:: To do ::
(1) Using the DevOps newsletter, decide whether each statement below agrees with it: (a) The Cleveland trip was for an SJ Technologies client visit. (b) The writer has been to Canada before. (c) ChefConf 2018 is held in Toronto. Answer yes or no for each and quote the words of the newsletter that settle it.
(2) Write the next part of the DevOps newsletter, starting after its last sentence.

This has been a whirlwind week. On Sunday, we celebrated Mother’s Day. It was a good day where I tried very hard to give Julie the day off from the rigors of Max management. I had to bail a little before Max’s bedtime though to head to Cleveland for an SJ Technologies client visit. It was a great visit but it was, in military lingo, a turn and burn. I was back in Michigan by Monday night. I was working on a couple of tickets this week before heading off to ChefConf. One issue revealed a lovely little bug in Kubernetes (login required). I was attempting to mount a ConfigMap as a file in the root directory of a container and it was not working no matter what. It was awful and the workaround was thankfully easy enough due to the fact it was a web app and Caddy was available. I created an HTTP redirect and I was off and running. I submitted some additional bug reports where appropriate and was off to the next thing. Tripping over bugs is annoying. But, there’s a great Kubernetes community right here in Michigan: Orchestructure. Thanks to y’all for helping me out this week.

5 considerations for continuous delivery of microservices
Continuous Delivery is an essential component of any software delivery practice, including microservices. This new blog series shares five considerations we recommend keeping in mind when designing a CD workflow on microservices architectures. SPONSORED

Events

ChefConf 2018
Dates: 2018-05-22 through 2018-05-25
Join an awesome community of #DevOps and automation professionals at ChefConf in Chicago. I’ll be presenting, DevOps is Not a War. Save 10% with discount code Hugs4Chef.

DevOpsDays Toronto 2018
Dates: 2018-05-30 through 2018-05-31
I’ll admit it, I’ve never been to Canada. But, I’m definitely going to DevOpsDays Toronto this year to present What the Military Taught Me about DevOps.

DevNation Federal
Date: 2018-06-05
Join us to learn about the revolutions happening in communities around containers, data, and application modernization. This is an opportunity for you to hear how visionary teams in the federal government are innovating with open source, and hear from leaders in the private sector doing the same.

Chaos Conf
Date: 2018-09-28
Chaos Conf looks super awesome. Opening the event will be Adrian Cockcroft, VP AWS, who called 2018 “The year of #chaosengineering”. Closing out the night will be Jessie Frazelle, one of the top #containers experts on the planet currently at Microsoft.

LISA18
Dates: 2018-10-29 through 2018-10-31
Have something to say on the present & future of #ops? The LISA18 CFP closes May 24. Submit your ideas!

:: Data extract ::

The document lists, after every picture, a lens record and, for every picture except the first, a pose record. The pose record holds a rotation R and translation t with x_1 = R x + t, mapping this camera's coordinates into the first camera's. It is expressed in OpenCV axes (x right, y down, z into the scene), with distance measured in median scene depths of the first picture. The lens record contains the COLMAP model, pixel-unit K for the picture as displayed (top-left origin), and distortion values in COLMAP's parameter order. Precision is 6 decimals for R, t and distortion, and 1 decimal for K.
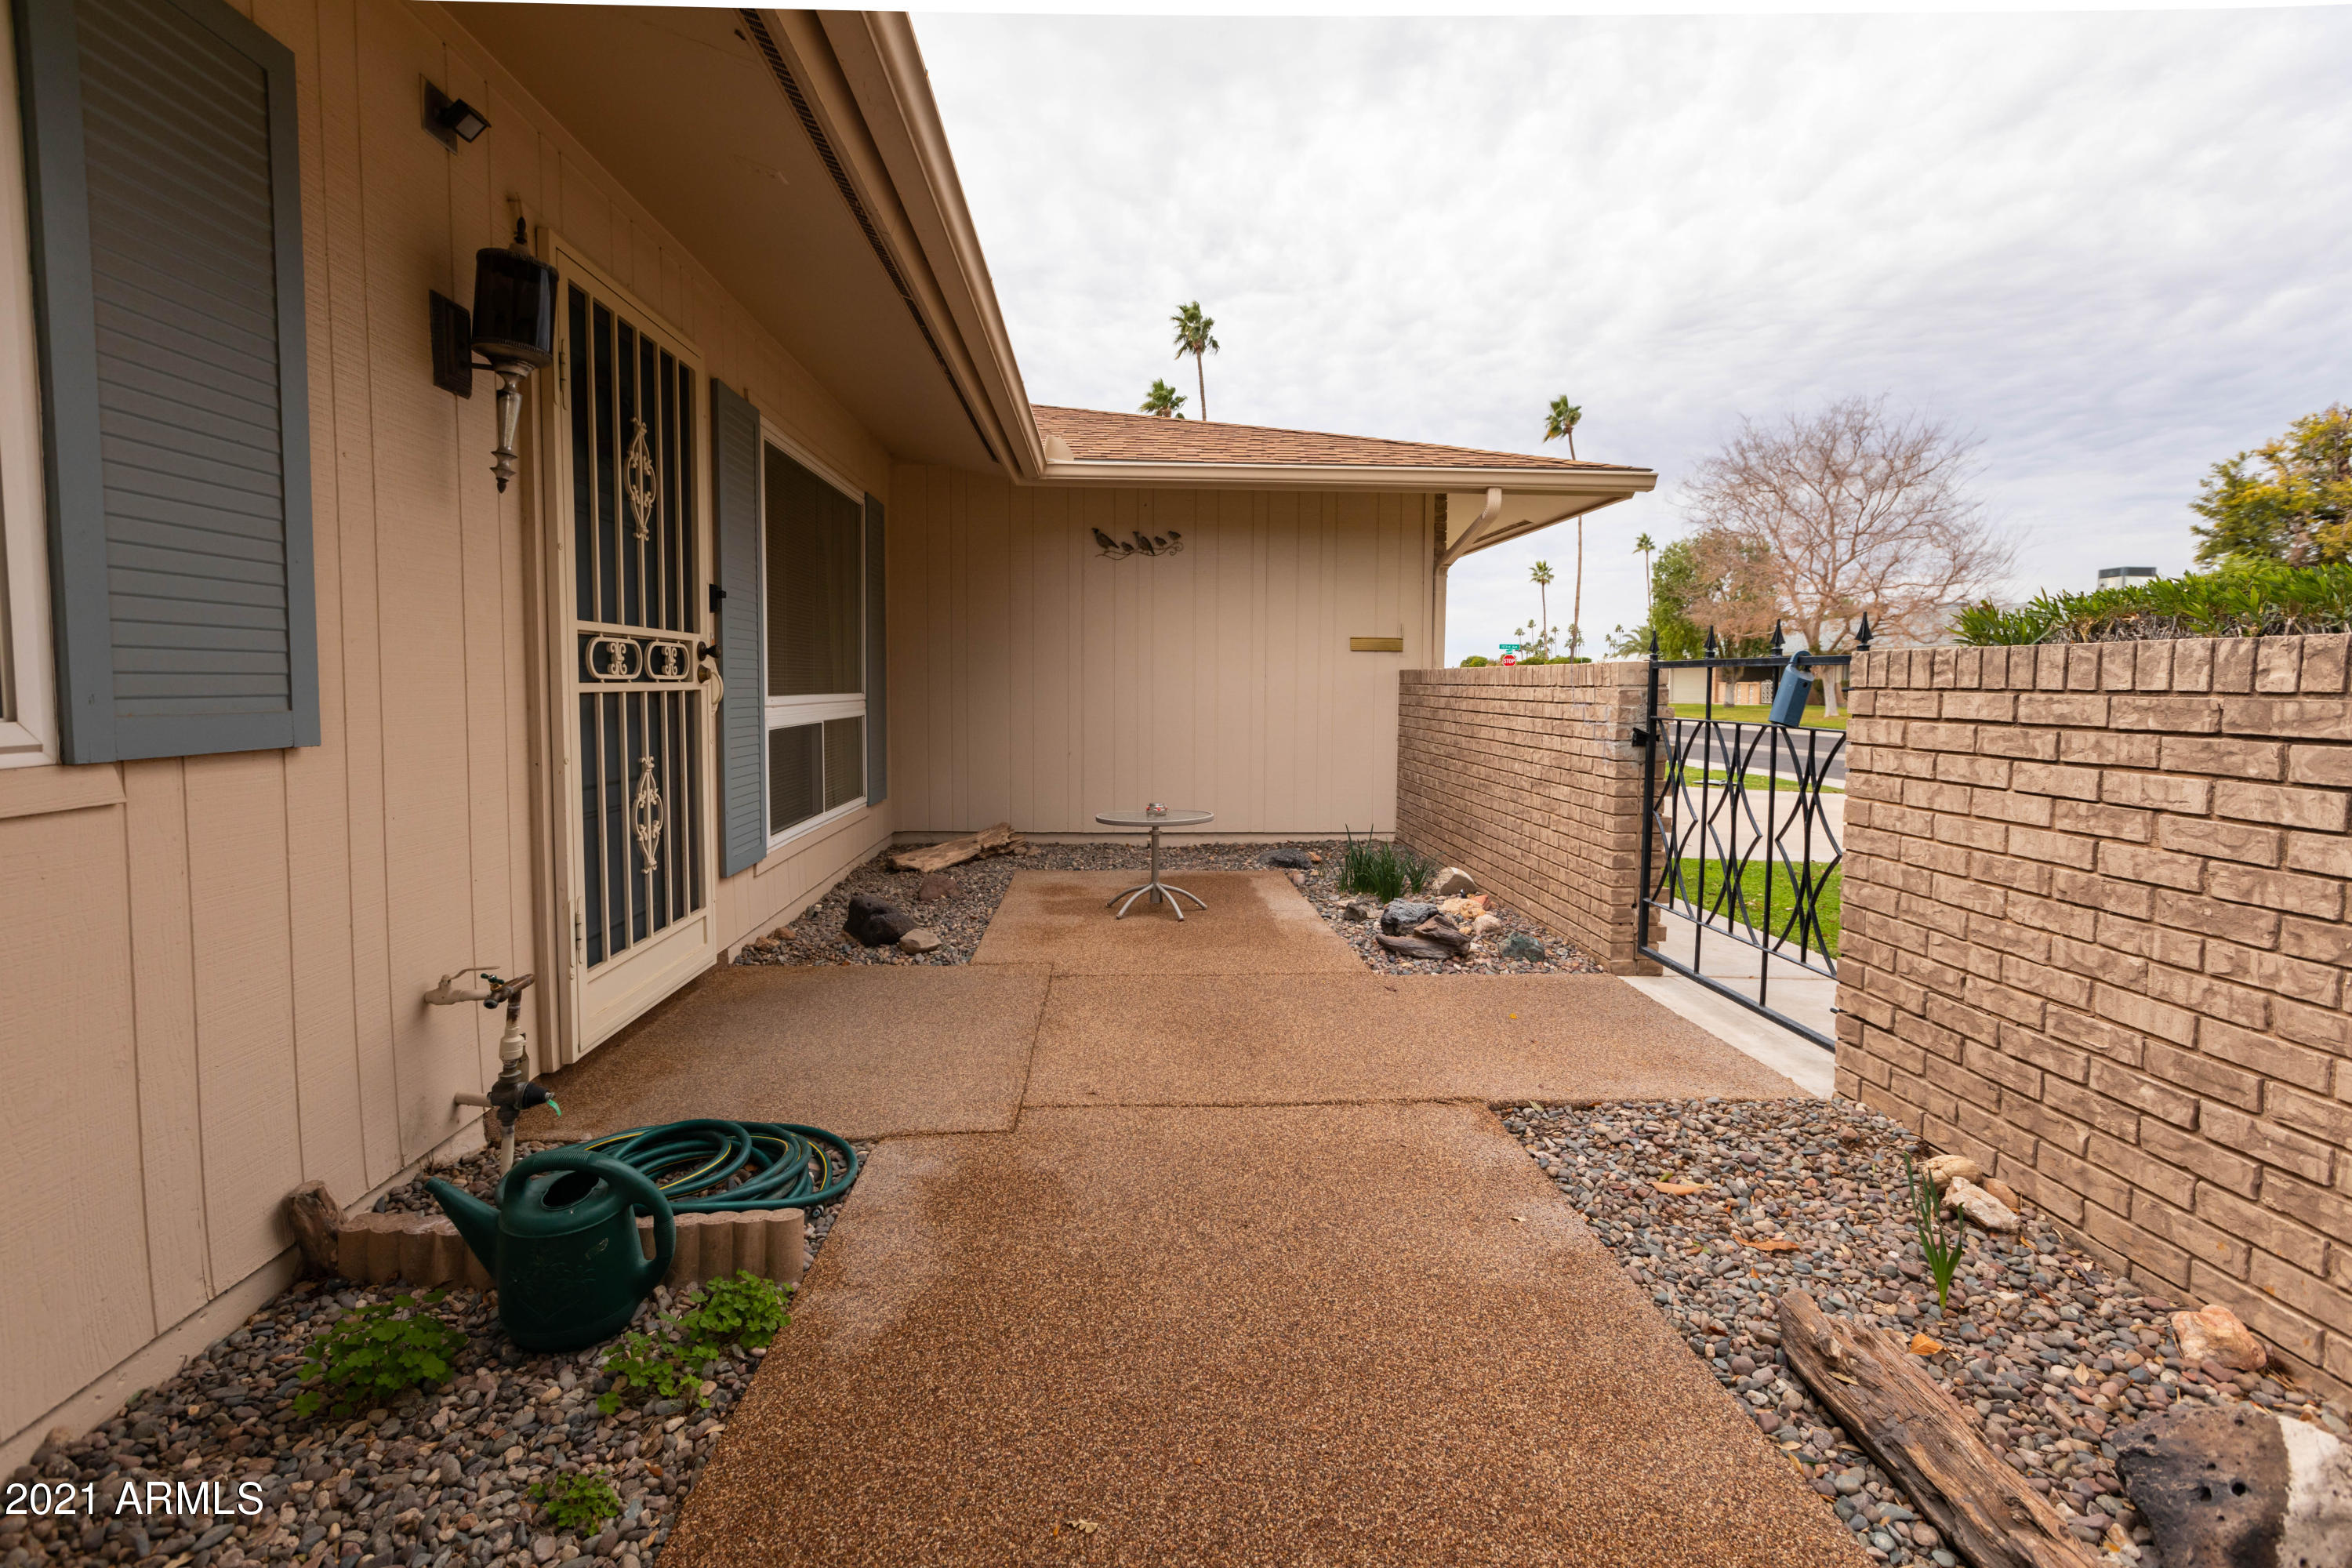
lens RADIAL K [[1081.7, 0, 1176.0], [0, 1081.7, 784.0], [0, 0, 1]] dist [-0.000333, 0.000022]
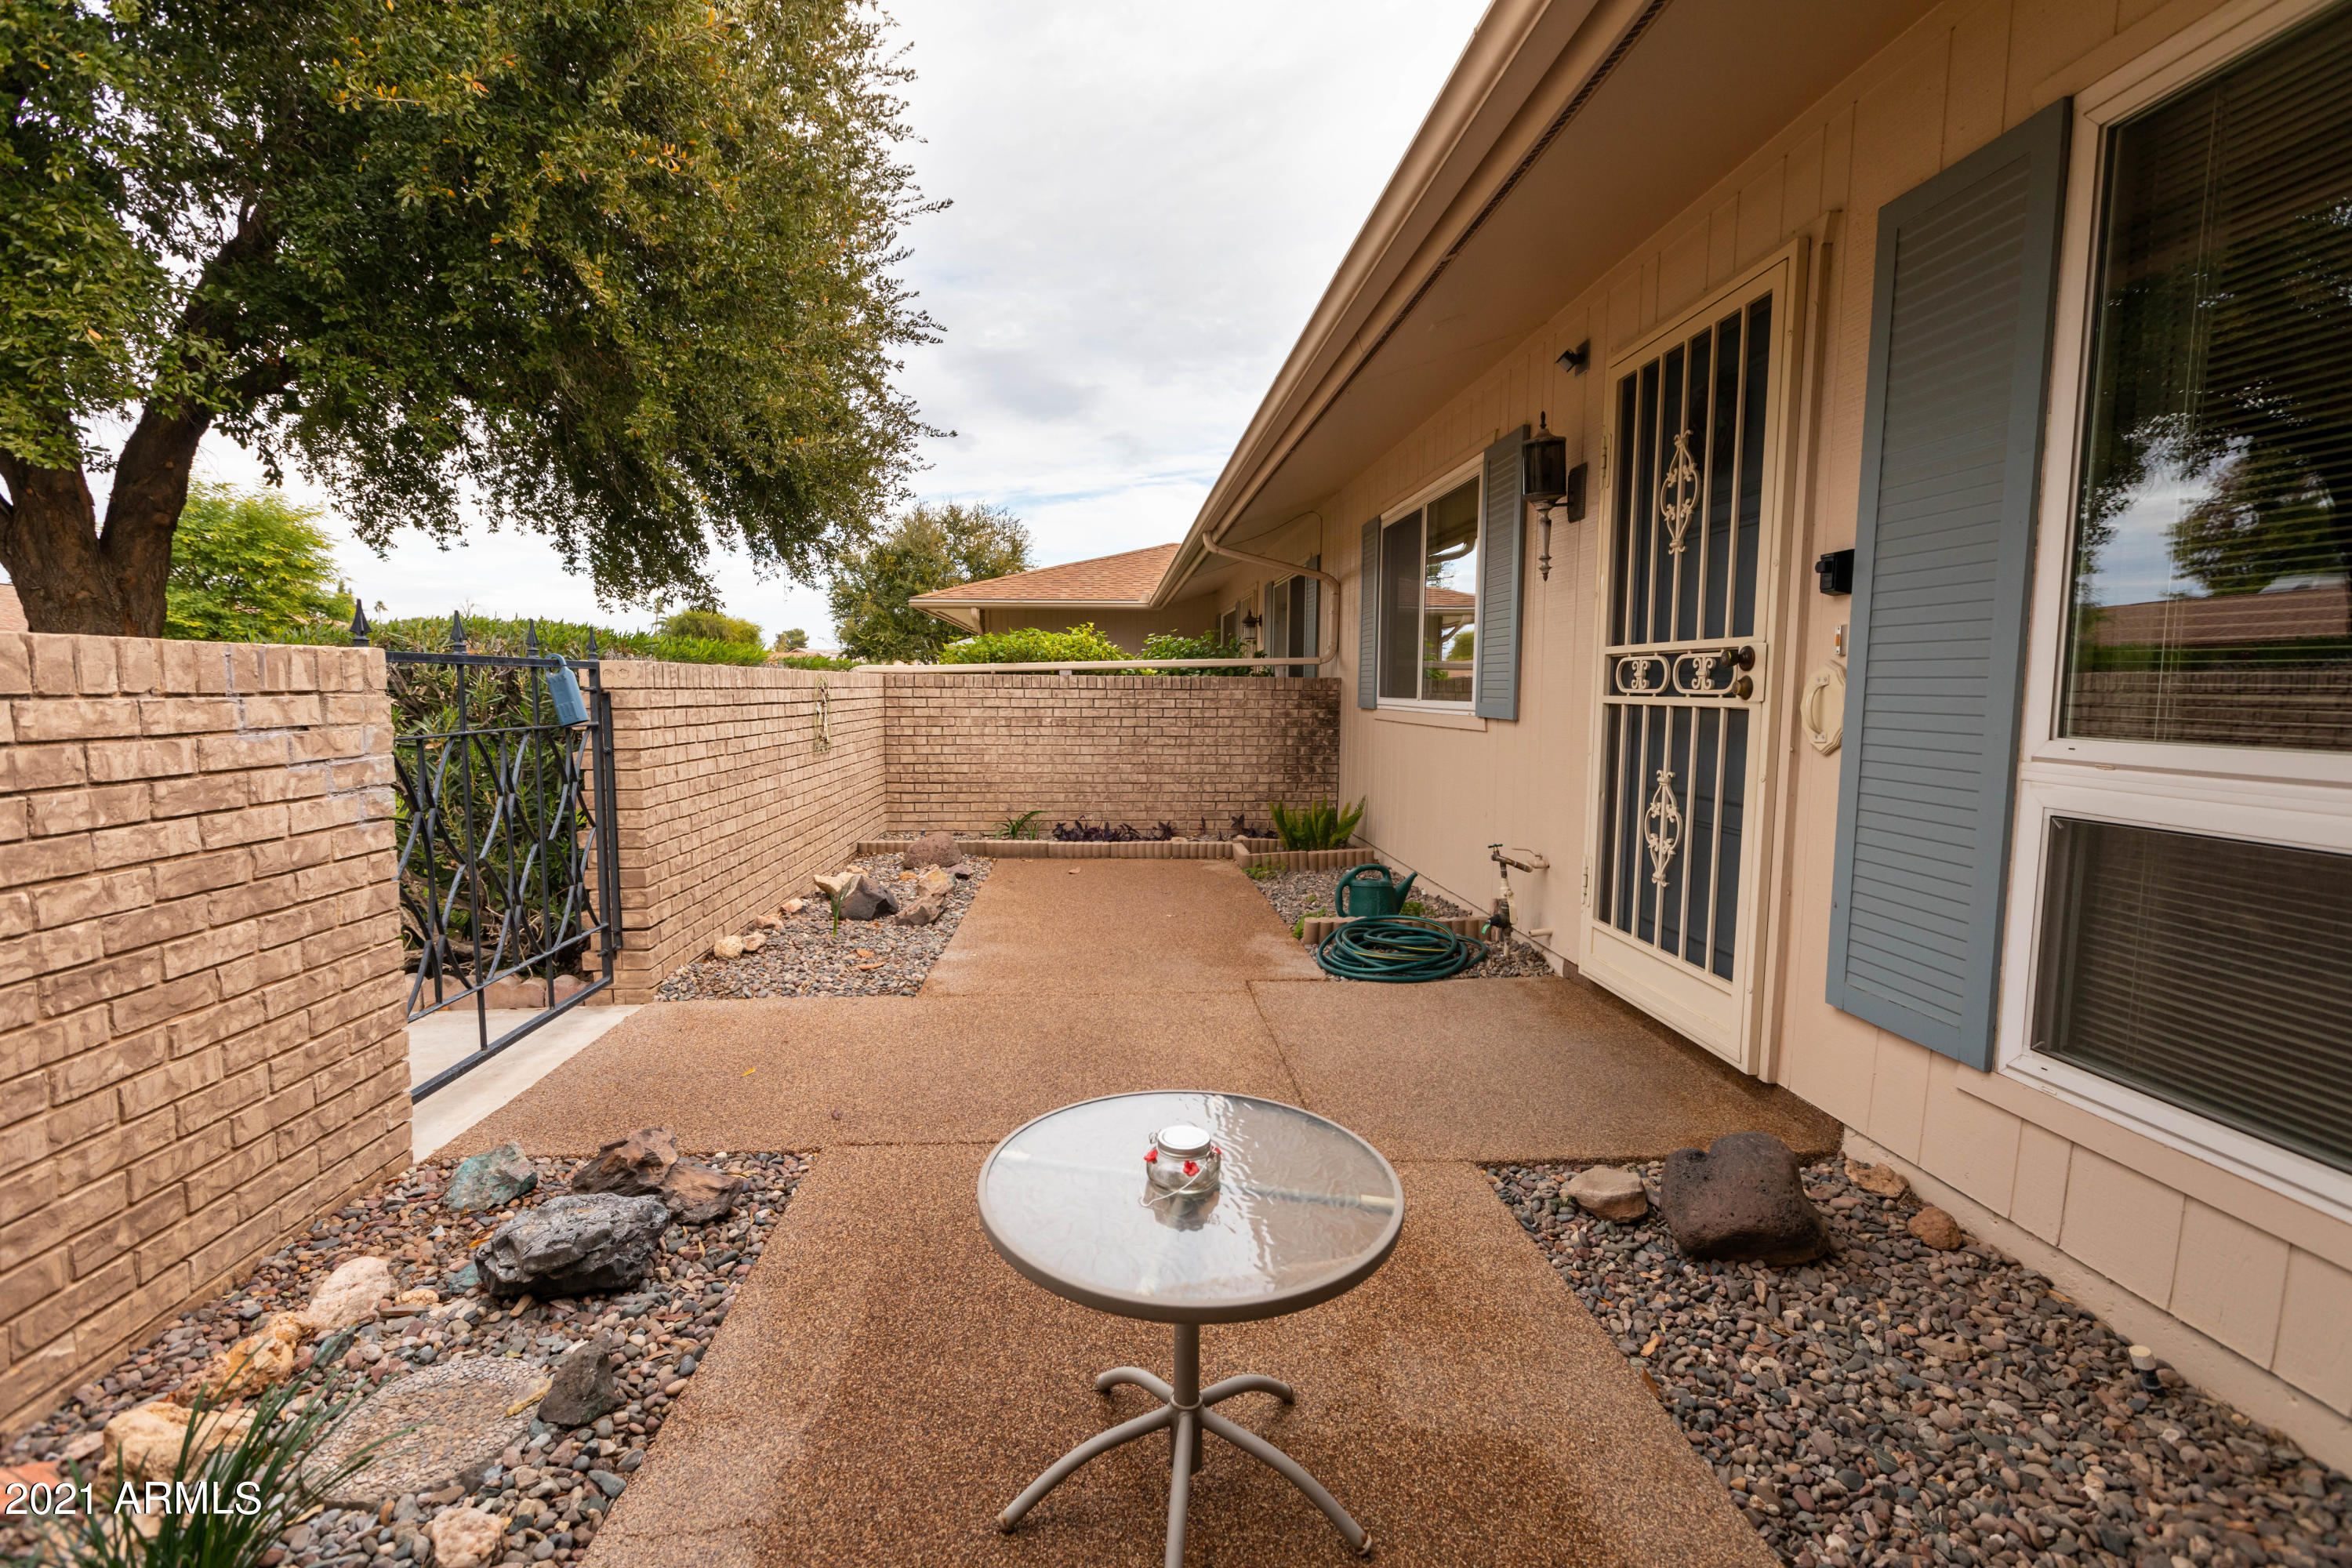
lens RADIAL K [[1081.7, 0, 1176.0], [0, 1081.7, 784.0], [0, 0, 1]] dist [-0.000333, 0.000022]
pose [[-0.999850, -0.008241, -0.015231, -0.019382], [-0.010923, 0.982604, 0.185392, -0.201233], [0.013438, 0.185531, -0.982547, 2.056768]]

:: Your written answers ::
(1)
(a) Yes: "to head to Cleveland for an SJ Technologies client visit"
(b) No: "I’ve never been to Canada."
(c) No: "at ChefConf in Chicago"

(2)
People

The ultimate DevOps hiring guide: Trying to round up DevOps talent? We’re a unique lot that requires some tweaks to your hiring practices.

DevOps hiring strategies to attract top talent: Top DevOps recruiter Ken Middleton offers insight on how to attract and hire the best candidates.

#127 SRE vs Devops with Liz Fong-Jones and Seth Vargo: “Liz Fong-Jones and Seth Vargo battle it out on which is better: SRE or Devops (hint - everyone wins!).”

Goodbye, Google (an open micro-letter): This made me very sad. I miss Sarah’s energy in our community.

DevOps Culture through the Prism of Maslow’s Hierarchy of Needs

27 things I learned about hiring in tech from looking for a new engineering management role

Process

Not So Pretty: What You Need to Know About E-Fail and the PGP Flaw: “Don’t panic! But you should stop using PGP for encrypted email and switch to a different secure communications method for now.”

The DevOps Security Checklist: “This security checklist aims to give DevOps professionals a list of DevOps security best practices they can follow to implement DevSecOps.”

This Week on The New Stack: Is a Kubernetes Backlash Afoot?

Red Hat and CoreOS put Kubernetes on autopilot

How to start a Go project in 2018: “Getting started with a Go project in 2018 is frankly a little more painful then getting anything else started IMHO.”

Rackspace Launches Comprehensive Kubernetes-as-a-Service Solution with Fully Managed Operations

Tech giants offer startups free patents in bid to foil lawsuits: “Red Hat Inc. and Lenovo Group Ltd. are giving away free patents to any start-up that joins a group of more than 200 companies devoted to keeping its members and their patents out of court.”

Kubernetes Chaos Engineering: Lessons Learned

North Carolina, Apple negotiating deal on Triangle campus: “Apple is close to announcing a deal that would bring as many as 10,000 jobs to North Carolina, including a major investment in the Research Triangle Park, according to multiple sources with knowledge of the deal.”

Tools

Edge computing and the importance of open infrastructure: The “edge” is diverse, dispersed, often independently owned and operated, and comes with a set of constraints not addressed in the average data center.

Making Kubernetes work for the average engineer—via PaaS: Despite being the hottest thing since, well, Docker, Kubernetes remains a dark art for most mainstream enterprises

Citrix snuffs Xen and NetScaler brands: Arise, ‘Citrix Hypervisor’ and ‘Citrix SD-WAN’

How HTTPS Works: Why Do We Need HTTPS?

Julia Evans made another fantastic zine: Bite size linux!

The headers we don’t want by Fastly

Windows Package Management with Ansible

Introducing Git protocol version 2: “This update removes one of the most inefficient parts of the Git protocol and fixes an extensibility bottleneck, unblocking the path to more wire protocol improvements in the future.”

google/nomulus: Top-level domain name registry service on Google App Engine

Mayeu/awesome-open-source-organizations: A list of organizations that have open sourced everything they do

gocolly/colly: Congrats to Colly on going 1.0!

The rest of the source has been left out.